Simplify branches in deposit

The deposit function has slightly different behaviour for the initial deposit, when totalSupply == 0. This condition is checked in four different places, L151, L170, L171 and L177.

For increased readability, this could instead be simplified to one if statement.

If the code was simplified in this way, it would be apparent that in the totalSupply == 0 case, we end up iterating through the token array one more time than is necessary:

Prefer calldata to memory as location for external methods

Saves a small amount of gas for withdraw and deposit.

Use immutable for the factory storage variable

Saves SSTORE cost upon deployment and SLOAD cost on calls to fee() (and subsequently swap).

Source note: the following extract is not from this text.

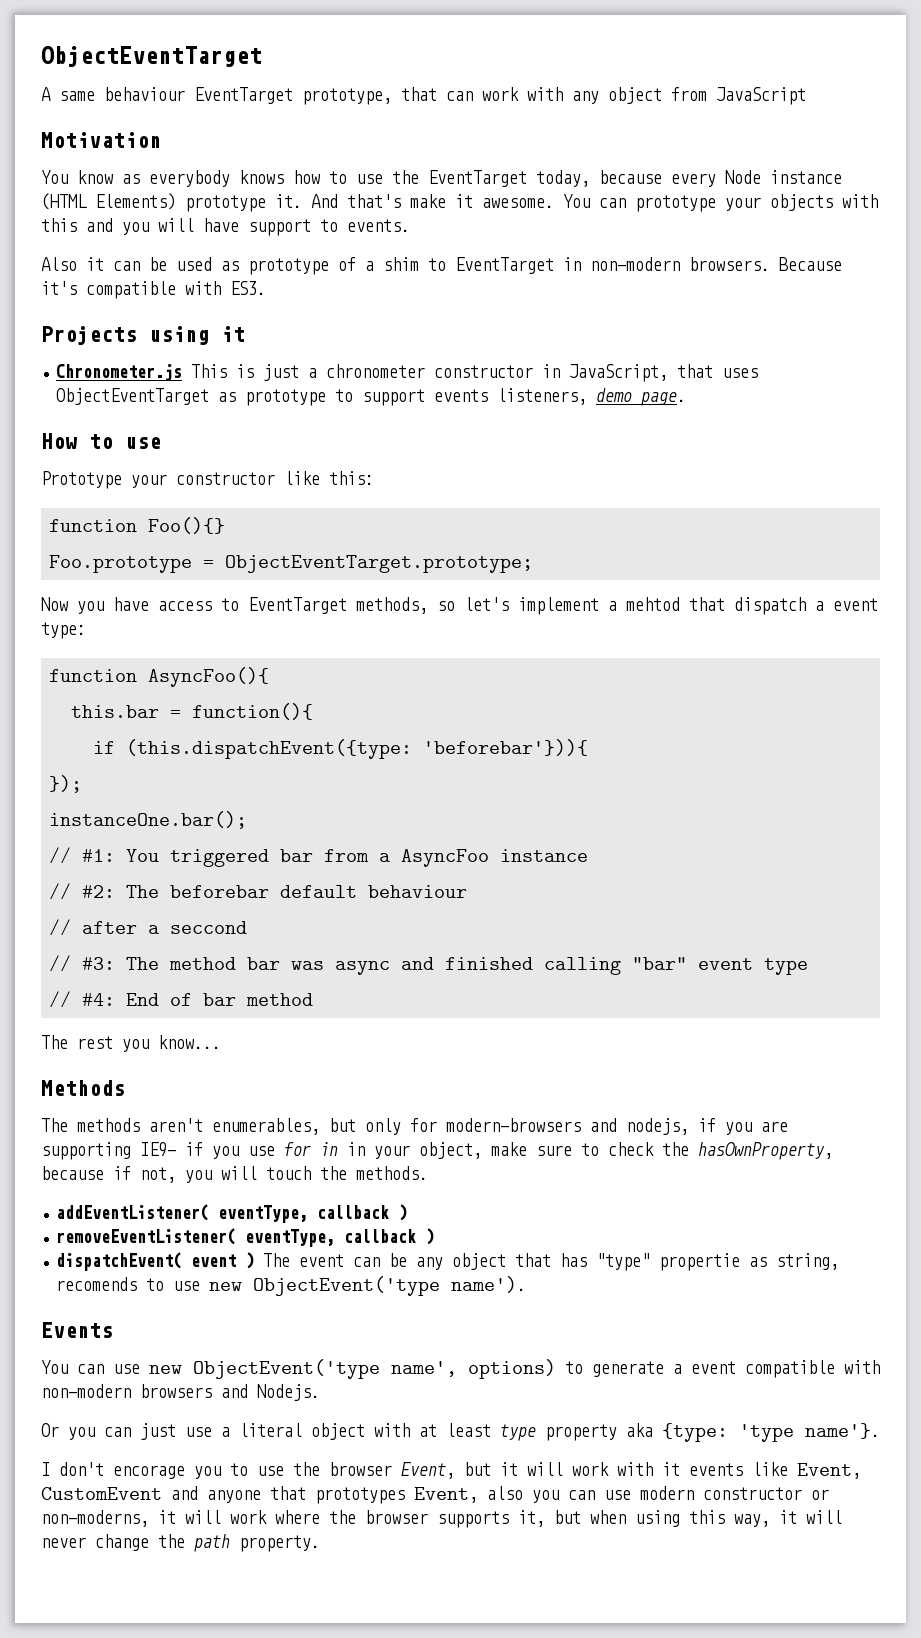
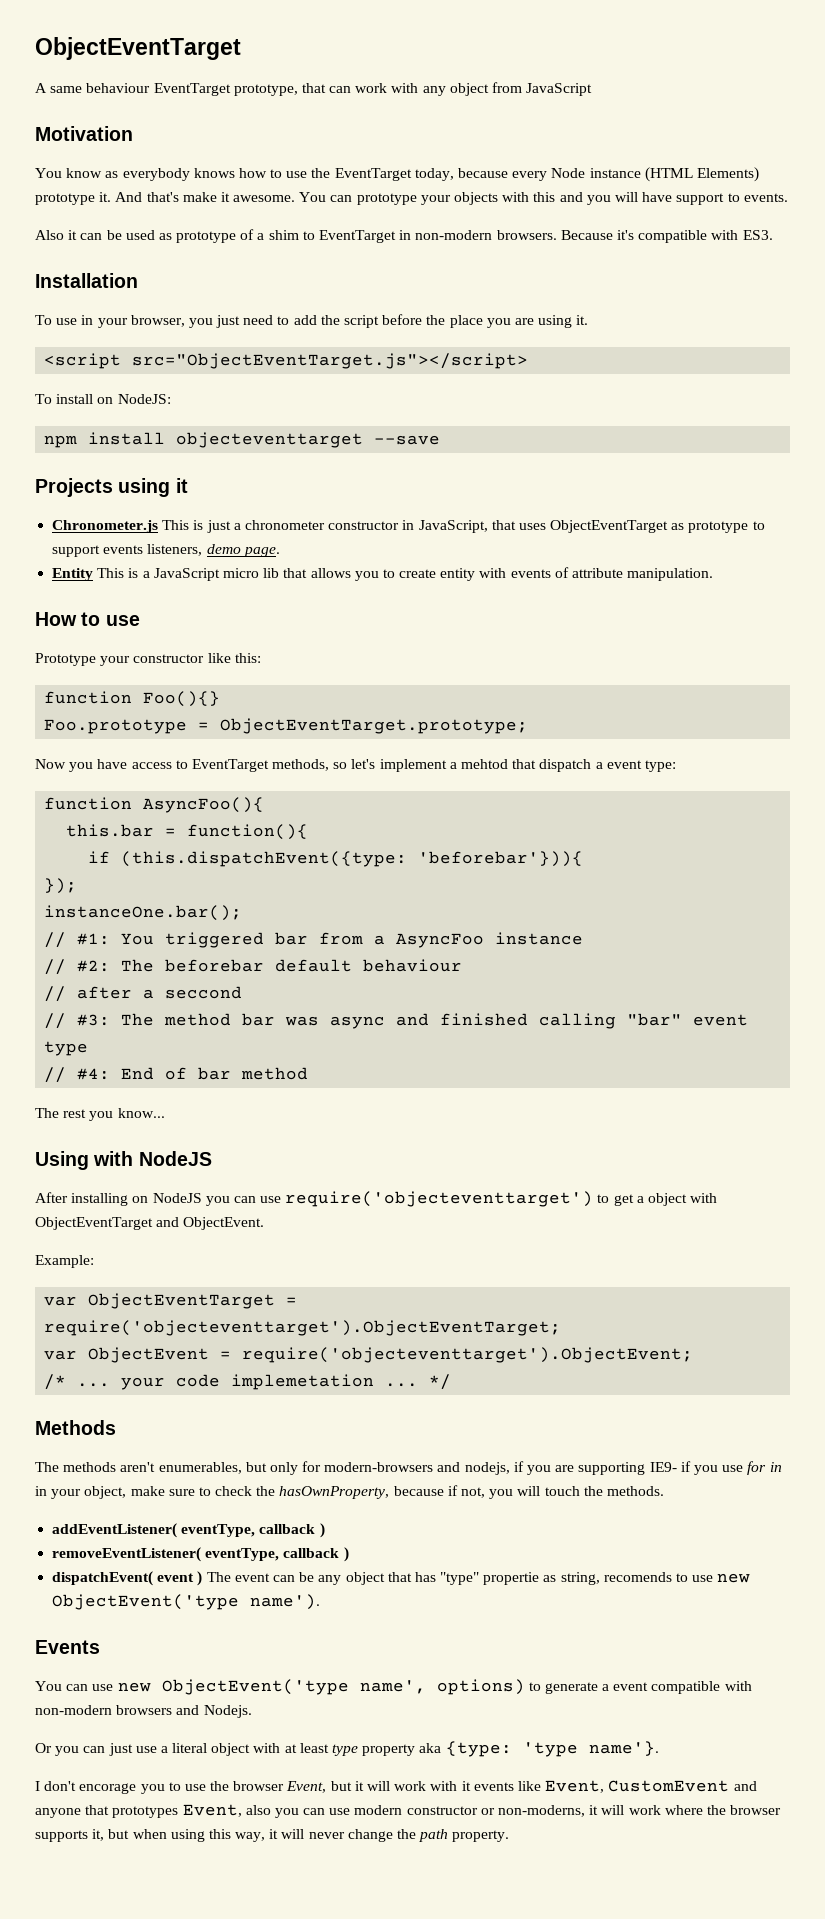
(266, 288) none -> [35,273,138,288] [35,314,589,328] [44,353,529,369] [35,394,171,404] [44,432,441,448] // Installation // To use in your browser, you just need to add the script before the place you are using it. // <script src="ObjectEventTarget.js"></script> // To install on NodeJS: // npm install objecteventtarget --save
(687, 399) none -> [52,567,714,581] // Entity This is a JavaScript micro lib that allows you to create entity with events of attribute manipulation.
(221, 1042) none -> [35,1151,212,1170] [35,1191,718,1207] [35,1217,265,1230] [35,1255,94,1268] [44,1293,298,1309] [44,1320,562,1336] [44,1347,694,1363] [44,1374,452,1390] // Using with NodeJS // After installing on NodeJS you can use require('objecteventtarget') to get a object with ObjectEventTarget and ObjectEvent. // Example: // var ObjectEventTarget = require('objecteventtarget').ObjectEventTarget; // var ObjectEvent = require('objecteventtarget').ObjectEvent; // /* ... your code implemetation ... */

Use stack variables instead of Balances struct

The Balances struct is only ever used as a local variable in the swap function to store the balances of the source and destination token before trade. The struct is never referenced as a whole – only its member elements are referenced.

The usage of this struct seems superfluous, and if its containing values were stored on the stack directly it would save approximately 200 gas per swap and increase readability.

Use block number instead of timestamp in virtual balance decay

Since the block timestamp is used when interpolating the virtual balances, and the miner of a block has the ability to manipulate the block timestamp, miners can directly influence the prices received by Mooniswap trades.

It is widely believed that it is impractical for a miner to manipulate a timestamp by much more than 15 seconds. Moreover, the possible impact on the price is limited to improving it up to the price implied by the contract's real balances. Nevertheless, it may be preferable to measure the virtual balance decay in terms of block numbers, rather than timestamps, since block numbers are more difficult to manipulate.

Notes and Miscellanea

  • The solc optimizer has introduced many issues in the past. It's usage in the Mooniswap contracts increases the risk of exposure to a compiler bug.

Appendix A. Bug Classifications

Severity  
informational The issue does not have direct implications for functionality, but could be relevant for understanding.
low The issue has no security implications, but could affect some behaviour in an unexpected way.
medium The issue affects some functionality, but does not result in economically significant loss of user funds.
high The issue can cause loss of user funds.
Likelihood  
low The system is unlikely to be in a state where the bug would occur or could be made to occur by any party.
medium It is fairly likely that the issue could occur or be made to occur by some party.
high It is very likely that the issue could occur or could be exploited by some parties.